StepMat789's picture

These SKIDs are 20 and 21. I have tried confiscating their things when they leave them on the floor, they steal my son's clothes when I do that - from his room, the dryer, the dirty hamper. I have also not cooked due to these SKIDS and it is my kids that suffer the wrath. The two older kids are bully's and slobs. They are football royalty and do not have to play by any rules.

This also is not my house. My husband owns it. It was his before we married and I have never wanted my name on it.

I have tired my hardest to disengage from these two, I am totally disengaged from the oldest two....and they are by far the worst.

DH's boys they are just lazy, disrespectful and slobs. I just need them to go back to school and not return.
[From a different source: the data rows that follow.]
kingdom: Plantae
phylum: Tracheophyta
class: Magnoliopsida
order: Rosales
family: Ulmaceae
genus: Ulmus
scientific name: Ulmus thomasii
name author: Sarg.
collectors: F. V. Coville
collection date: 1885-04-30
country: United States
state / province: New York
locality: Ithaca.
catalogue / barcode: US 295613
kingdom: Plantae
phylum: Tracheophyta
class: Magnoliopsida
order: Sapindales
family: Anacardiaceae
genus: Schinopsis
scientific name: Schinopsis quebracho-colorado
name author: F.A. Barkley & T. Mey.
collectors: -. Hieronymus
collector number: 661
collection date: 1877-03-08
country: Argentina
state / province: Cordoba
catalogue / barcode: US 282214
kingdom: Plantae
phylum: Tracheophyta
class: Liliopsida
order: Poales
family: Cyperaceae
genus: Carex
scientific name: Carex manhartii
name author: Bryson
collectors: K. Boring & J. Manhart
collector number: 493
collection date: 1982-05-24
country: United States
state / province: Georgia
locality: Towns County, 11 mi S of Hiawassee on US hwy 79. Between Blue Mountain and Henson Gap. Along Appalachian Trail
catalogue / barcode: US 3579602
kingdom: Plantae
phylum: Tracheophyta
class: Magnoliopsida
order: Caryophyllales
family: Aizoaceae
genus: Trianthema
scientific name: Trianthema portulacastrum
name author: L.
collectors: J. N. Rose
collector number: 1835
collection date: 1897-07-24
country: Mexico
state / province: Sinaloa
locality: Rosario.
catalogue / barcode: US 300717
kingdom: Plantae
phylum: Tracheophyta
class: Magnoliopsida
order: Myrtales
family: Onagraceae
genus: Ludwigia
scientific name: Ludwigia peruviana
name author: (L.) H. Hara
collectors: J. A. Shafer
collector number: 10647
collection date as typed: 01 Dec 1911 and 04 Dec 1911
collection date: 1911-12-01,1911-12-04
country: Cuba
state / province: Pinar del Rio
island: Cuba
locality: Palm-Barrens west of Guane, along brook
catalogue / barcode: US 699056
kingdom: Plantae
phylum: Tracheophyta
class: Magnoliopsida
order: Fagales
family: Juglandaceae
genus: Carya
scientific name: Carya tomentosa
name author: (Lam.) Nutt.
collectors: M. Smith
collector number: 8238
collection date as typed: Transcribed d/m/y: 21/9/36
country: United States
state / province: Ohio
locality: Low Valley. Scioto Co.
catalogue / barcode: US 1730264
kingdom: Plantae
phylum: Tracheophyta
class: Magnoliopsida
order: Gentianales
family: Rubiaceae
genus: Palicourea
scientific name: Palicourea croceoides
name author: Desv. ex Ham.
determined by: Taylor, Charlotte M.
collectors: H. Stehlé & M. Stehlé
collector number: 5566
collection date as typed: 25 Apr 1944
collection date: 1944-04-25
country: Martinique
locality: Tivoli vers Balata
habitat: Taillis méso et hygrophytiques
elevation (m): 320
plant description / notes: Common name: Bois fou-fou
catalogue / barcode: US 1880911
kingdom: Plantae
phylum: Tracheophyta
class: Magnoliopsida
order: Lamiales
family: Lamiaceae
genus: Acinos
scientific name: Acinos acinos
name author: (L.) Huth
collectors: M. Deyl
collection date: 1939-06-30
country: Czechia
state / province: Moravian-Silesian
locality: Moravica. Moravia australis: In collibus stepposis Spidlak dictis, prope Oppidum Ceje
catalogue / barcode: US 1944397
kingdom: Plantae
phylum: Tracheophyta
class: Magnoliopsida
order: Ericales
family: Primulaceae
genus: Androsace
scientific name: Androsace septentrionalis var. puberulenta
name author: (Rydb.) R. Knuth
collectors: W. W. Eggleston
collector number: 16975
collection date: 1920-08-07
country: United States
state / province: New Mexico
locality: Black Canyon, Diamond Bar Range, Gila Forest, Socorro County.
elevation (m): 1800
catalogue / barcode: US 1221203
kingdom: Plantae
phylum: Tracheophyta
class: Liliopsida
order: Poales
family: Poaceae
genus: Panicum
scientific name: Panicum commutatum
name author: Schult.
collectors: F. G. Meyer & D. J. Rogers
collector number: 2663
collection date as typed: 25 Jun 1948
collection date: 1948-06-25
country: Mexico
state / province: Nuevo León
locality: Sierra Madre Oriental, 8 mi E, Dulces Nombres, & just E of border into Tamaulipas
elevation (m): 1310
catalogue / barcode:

Everything in our marriage was perfectly fine until they returned home.

My DH is very helpful around the house and will even cook once-twice a week. He has ZERO control over his own children and I don't feel he ever will.

SugarSpice's picture

stepmat, I was going to asks their ages. at 20 and 21 they are adults and are supposed to know how to pick up after themselves.

too bad your dh and bm did not give them the life skills they need in adulthood. big fail.

i would have lost it too.

leave the mess just how you found it. these "adults" are still living in their teens.

let their father parent them now.

i know how you feel about the intrusion of the skids. things are fine with dh and me until the skids arrive and throw their weight around and daddy guilt kicks in.

ownpersonalopinion1's picture

LEt me guess...your crazy and over reacting and it really not that big of a deal blah blah blah. Funny how all that changes til THEY have to clean it up and then all of a sudden it is a big deal.

Even my small grandkids know better than to mess up a house as bad as your stepkids did.

They couldn't go anywhere else and act like that. I'd tell husband to quit talking and complaining and start cleaning. Nothings wrong with you.

StepMat789's picture

I am crazy and overreacting. This is typical. It was better when one of the SKIDS moved out, but my DH let him move back in.